Ron Paul can alter comedy’s principles. Should a single supporter who is not officially affiliated with his campaign in any way create a humorous satire of a rival candidate who was once the US Ambassador to China, this is not merely a joke, it is a hate crime worthy of a special United Nations tribunal.
Ron Paul mystifies otherwise intelligent people, especially college-educated people, and they immediately go wistful and quiver with empathy as they think of long-passed family members of the “eccentric uncle” variety. Such voters are not moved by Paul’s message of fiscal responsibility nor his mantra that civil rights, so long as practiced with civility, are none of the government’s business. No, these voters are all agog with nostalgia. They are unconcerned the nation is rapidly approaching bankruptcy. Theirs is a simple reverie for long-gone relatives of whom Paul reminds them. They are led by their hearts and we must pay no attention to whatever facts and figures they give to justify their enthusiasm for Ron Paul, as these genuine folk are merely masking the emotional hold he has over them.

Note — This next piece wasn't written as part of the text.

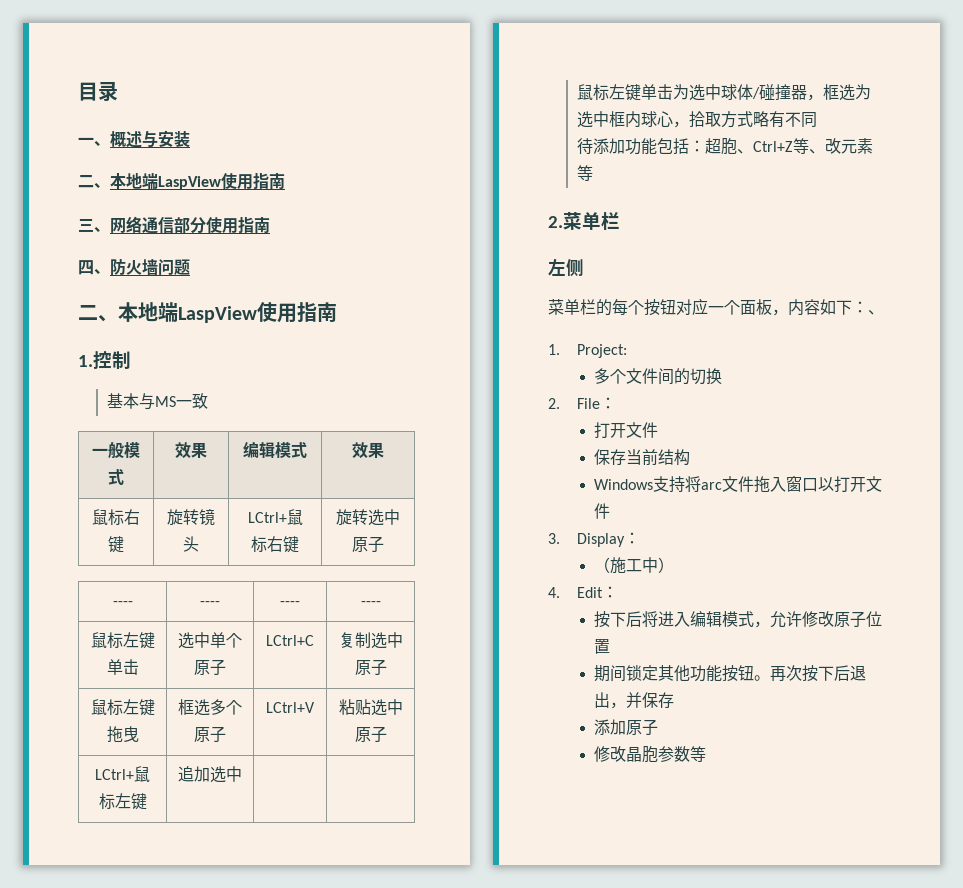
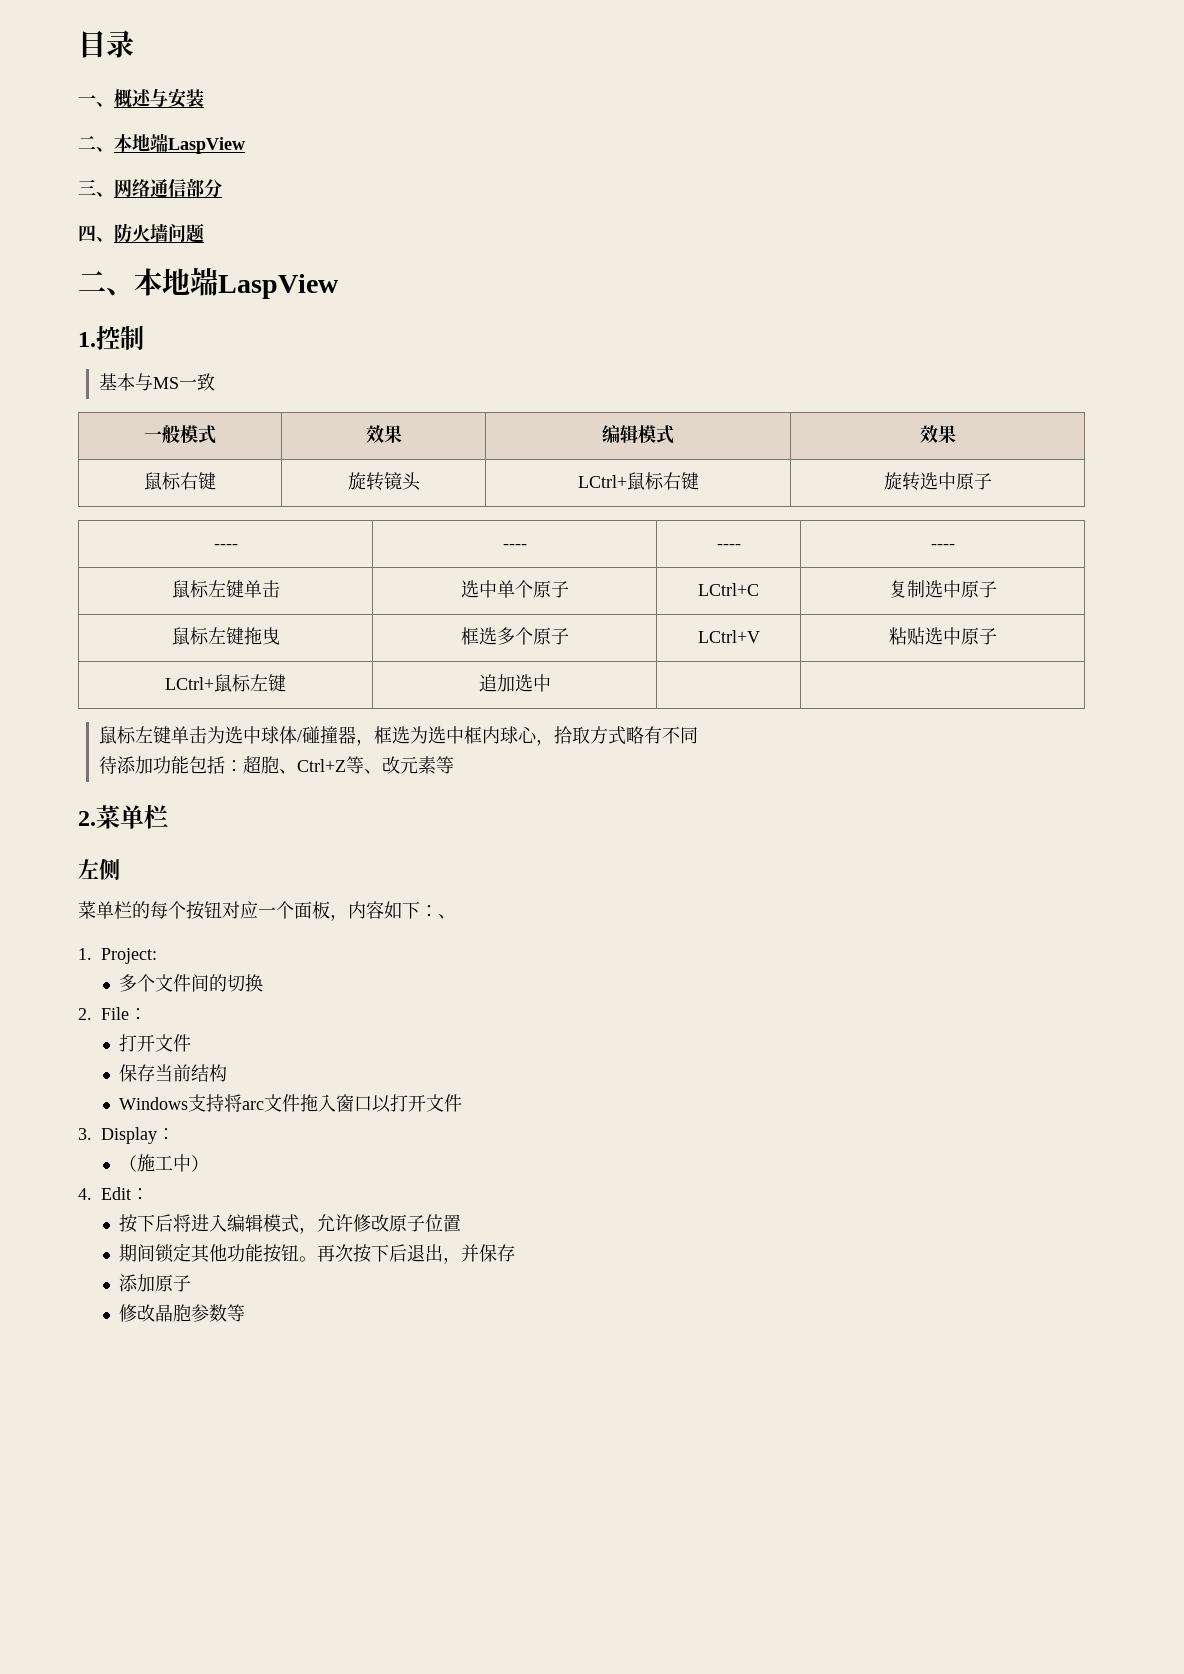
[221,173,285,190] 使用指南 -> (245, 145) none
[206,217,270,234] 使用指南 -> (222, 188) none
[257,302,337,323] 使用指南 -> (339, 286) none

Ron Paul is a verbal magician. By his very use of otherwise ordinary words he transforms vocabulary into a strange tool which speaks in code to the land’s moral trolls and fifth columnists. When Paul advocates “responsibility,” it means “racism.” When Paul says “defense,” it means “isolation.” When Paul recommends “constitutionalism,” it means “anarchy.” It is little wonder his message seduces so many easily obfuscated souls.
Ron Paul is a trickster, a chameleon, a veritable familiar if you will, modeled after the Salem type of old. He confabulates and stupefies and befuddles. He alters all, and one is well advised to be through with him before making the grave mistake of listening to a single concept he has to convey.
Besides, come November there will be ample alternatives. Voters may then choose a presidential candidate who believes in a military budget which is roughly two-fifths the entire world’s, who thinks it is the state’s province to compel its citizens to purchase a historically voluntary service under pain of imprisonment, and who’s confident that whatever the Federal Reserve (AKA Goldman Sachs) dictates is precisely what America and the world needs to do.
That both candidates will agree on these precepts is in no way detrimental. Such a condition is actually better for voters, as it serves to make their selection all the easier absent any true distinction between the two. As long as things don’t change, one could say the choice will be as simple as black or white.